I read the article by Valderas et al. in this month’s Annals of Family Medicine with great interest, but little surprise. The authors point out that most outpatient specialty care visits in the United States are of a routine follow-up nature, and suggest that some of this care could be provided by primary care physicians. Additionally, they observed that only about 1 in 3 specialist visits in their sample was for a problem for which they share care with another physician. As many problems are shared between specialists, rather than between a specialist and a primary care physician, this is likely an overestimate of the degree of sharing of care between primary care and specialty physicians. In any case, there appears to be a big opportunity to increase sharing of care between primary care physicians and specialists.

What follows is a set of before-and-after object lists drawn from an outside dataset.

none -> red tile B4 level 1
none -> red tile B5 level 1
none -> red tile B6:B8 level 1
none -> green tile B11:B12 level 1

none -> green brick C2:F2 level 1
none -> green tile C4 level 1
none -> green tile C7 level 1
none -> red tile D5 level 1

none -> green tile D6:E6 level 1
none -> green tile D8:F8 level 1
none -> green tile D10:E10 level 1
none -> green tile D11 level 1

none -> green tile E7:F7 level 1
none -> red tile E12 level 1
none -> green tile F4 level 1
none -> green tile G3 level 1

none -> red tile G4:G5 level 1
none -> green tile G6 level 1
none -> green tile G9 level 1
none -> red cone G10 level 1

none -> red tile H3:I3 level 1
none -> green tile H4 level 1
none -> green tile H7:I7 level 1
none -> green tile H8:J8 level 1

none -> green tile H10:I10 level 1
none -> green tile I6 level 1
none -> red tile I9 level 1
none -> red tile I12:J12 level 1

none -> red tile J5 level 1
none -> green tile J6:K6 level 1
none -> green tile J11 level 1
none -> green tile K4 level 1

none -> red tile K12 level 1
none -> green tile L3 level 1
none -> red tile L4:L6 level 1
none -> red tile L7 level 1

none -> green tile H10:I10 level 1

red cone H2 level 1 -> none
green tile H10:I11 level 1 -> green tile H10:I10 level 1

There exist a number of models of shared care that might ease problems with access to specialty care.1 However, there are good reasons for the existence of current patterns of care in the current fee-for- service payment system, which for non-procedure-oriented specialties typically rewards visit volume over time and effort spent per visit. For specialists, the follow-up visit is typically relatively simple and quick, analogous to a visit for otitis media or a blood pressure check in primary care. Having a large number of these types of visits enables physicians to make more money, or to spend more time with new patients while remaining financially solvent; however, it diminishes access for new patients with new problems. It raises important questions about whether such promising practices will be adopted without major changes in the way physicians are paid to deliver care.

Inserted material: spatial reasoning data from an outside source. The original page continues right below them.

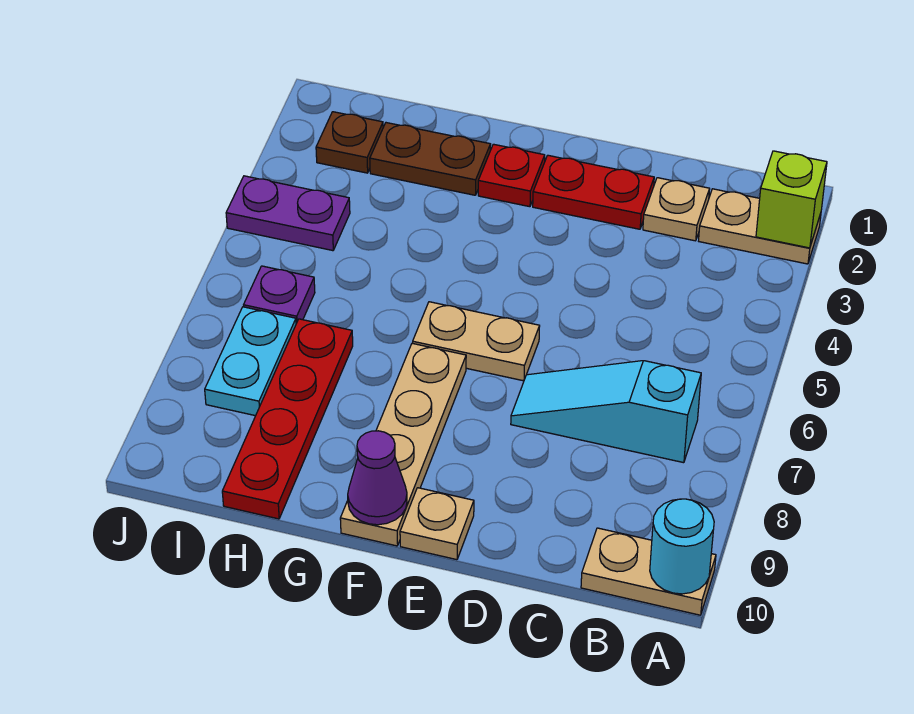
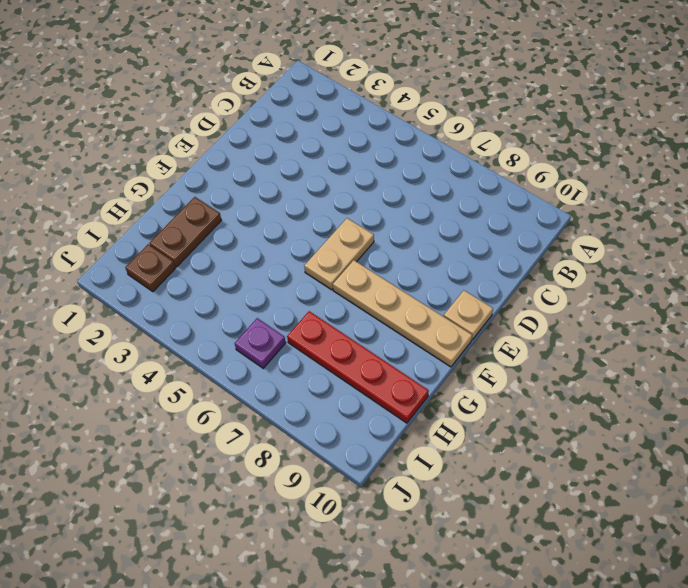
none -> tan plate A2:B2 level 1
none -> tan plate A10:B10 level 1
none -> cyan slope B7:D7 level 1 top B

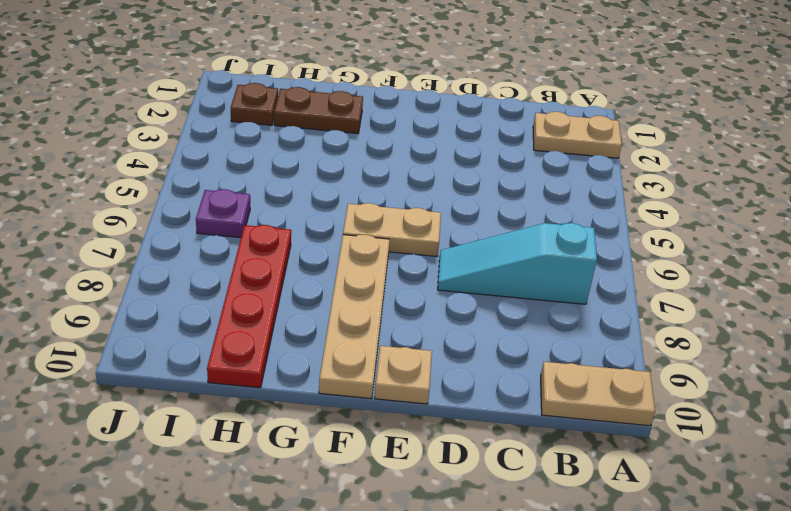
none -> tan plate C2 level 1
none -> red plate D2:E2 level 1
none -> red plate F2 level 1

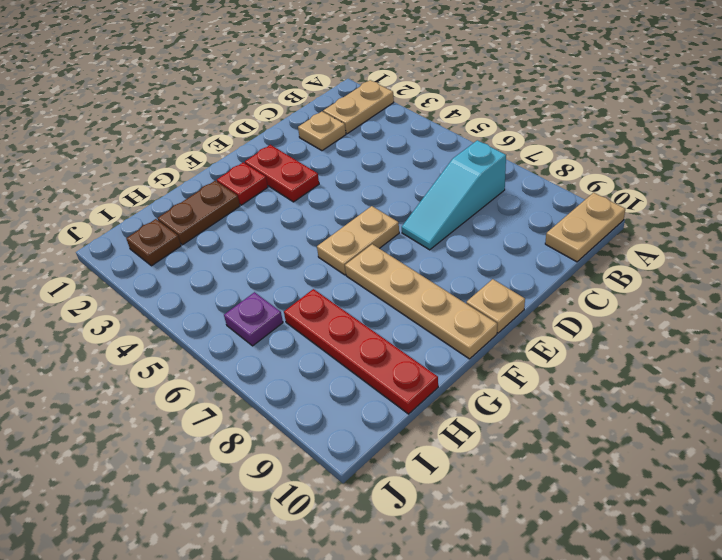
red plate E2:E3 level 1 -> red plate D2:E2 level 1
none -> purple plate I4:J4 level 1
none -> cyan plate I7:I8 level 1
none -> lime brick A2 level 2

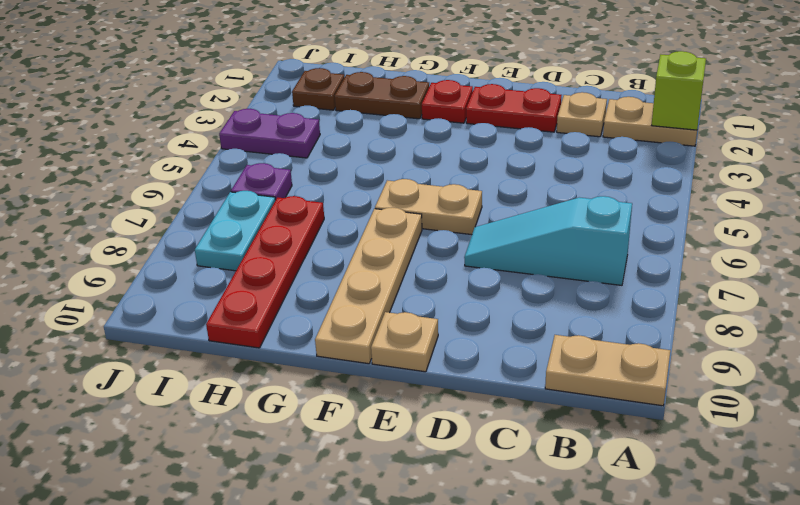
none -> cyan round brick A10 level 2
none -> purple cone F10 level 2

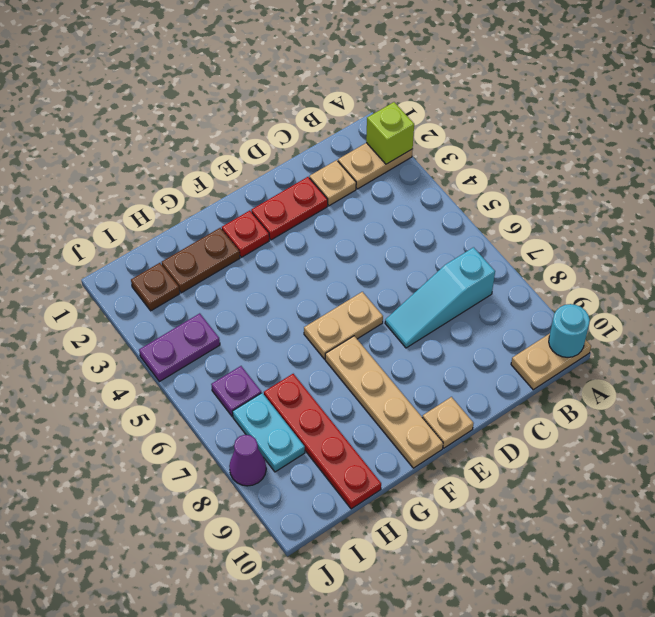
purple cone J8 level 1 -> purple cone F10 level 2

I congratulate the authors for uncovering some interesting insights about the nature of outpatient specialty care in the US, and hope they will lead to pathways toward increasing appropriate access to specialty care and improving the primary/specialty care interface.

References

(1) McManus M, Fox H, Limb S, Carpinelli A. Promising Approaches for Strengthening the Interface Between Primary and Specialty Pediatric Care. Washington, DC: U.S. Maternal and Child Health Bureau, 2006.